Prompt
According to the guide on migrating optimizer configuration to NeMo 2.0, which Megatron Core class replaces the YAML-based optimizer setup?

Excerpt provided
^^^^^^^^
Important

NeMo 2.0 is an experimental feature and currently released in the dev container only: nvcr.io/nvidia/nemo:dev. Please refer to the Migration Guide for information on getting started.

Migrate Optimizer Configuration from NeMo 1.0 to NeMo 2.0

In NeMo 2.0, the optimizer configuration has changed from a YAML-based approach to using the OptimizerConfig class from Megatron-Core. This guide will help you migrate your optimizer setup.

NeMo 1.0 (Previous Release)

In NeMo 1.0, the optimizer was configured in the YAML configuration file.

model:
    optim:
        name: fused_adam
        lr: 2e-4
        weight_decay: 0.01
        betas:
        - 0.9
        - 0.98
        sched:
            name: CosineAnnealing
            warmup_steps: 500
            constant_steps: 0
            min_lr: 2e-5

NeMo 2.0 (New Release)

In NeMo 2.0, we use the OptimizerConfig class from Megatron Core, which is wrapped by NeMo’s MegatronOptimizerModule. Here’s how to set it up:

from nemo.collections import llm
from nemo import lightning as nl
from megatron.core.optimizer import OptimizerConfig

optim = nl.MegatronOptimizerModule(
    config=OptimizerConfig(
        optimizer="adam",
        lr=0.001,
        use_distributed_optimizer=True
    ),
    lr_scheduler=nl.lr_scheduler.CosineAnnealingScheduler(),
)

llm.train(..., optim=optim)

Migration Steps

  1. Remove the optim section from your YAML configuration file.

  2. Import the necessary modules in your Python script:

    from nemo.collections import llm
    from nemo import lightning as nl
    from megatron.core.optimizer import OptimizerConfig
    
  3. Create an instance of MegatronOptimizerModule with the appropriate OptimizerConfig.
^^^^^^^^
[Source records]
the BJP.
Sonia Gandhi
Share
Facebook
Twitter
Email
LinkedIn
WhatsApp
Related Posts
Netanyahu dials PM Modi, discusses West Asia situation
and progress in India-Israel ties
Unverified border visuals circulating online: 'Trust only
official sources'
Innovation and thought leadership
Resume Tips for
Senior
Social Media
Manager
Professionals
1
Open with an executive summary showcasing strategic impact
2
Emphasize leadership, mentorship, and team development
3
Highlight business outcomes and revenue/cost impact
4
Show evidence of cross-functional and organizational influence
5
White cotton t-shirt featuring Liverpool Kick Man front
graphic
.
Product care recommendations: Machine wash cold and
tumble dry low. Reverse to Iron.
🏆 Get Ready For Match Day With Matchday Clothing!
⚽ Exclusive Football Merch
^^^^^^^^
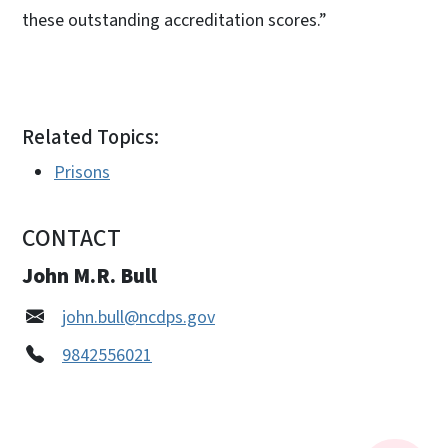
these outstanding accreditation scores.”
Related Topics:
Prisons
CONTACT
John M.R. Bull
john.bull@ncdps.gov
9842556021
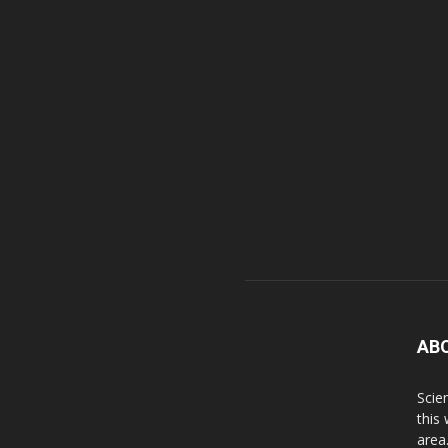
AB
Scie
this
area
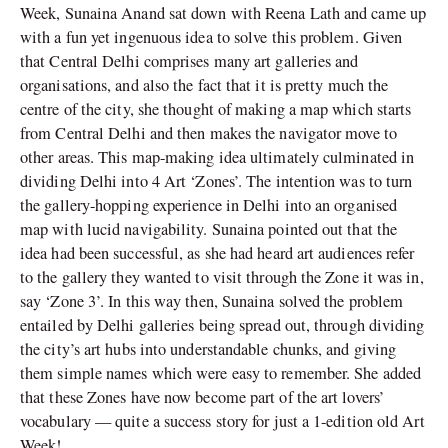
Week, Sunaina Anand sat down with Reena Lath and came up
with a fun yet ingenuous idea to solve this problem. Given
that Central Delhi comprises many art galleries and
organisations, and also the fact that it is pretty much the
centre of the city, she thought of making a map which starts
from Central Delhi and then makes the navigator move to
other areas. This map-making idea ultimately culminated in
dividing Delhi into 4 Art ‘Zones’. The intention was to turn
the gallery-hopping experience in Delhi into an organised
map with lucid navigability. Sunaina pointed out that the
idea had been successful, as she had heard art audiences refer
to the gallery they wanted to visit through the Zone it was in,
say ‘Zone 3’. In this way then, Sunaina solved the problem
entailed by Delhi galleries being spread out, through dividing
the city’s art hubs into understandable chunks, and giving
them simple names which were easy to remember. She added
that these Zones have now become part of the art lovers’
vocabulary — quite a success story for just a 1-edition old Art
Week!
^^^^^^^^
Written response
The OptimizerConfig class, which NeMo wraps in its MegatronOptimizerModule.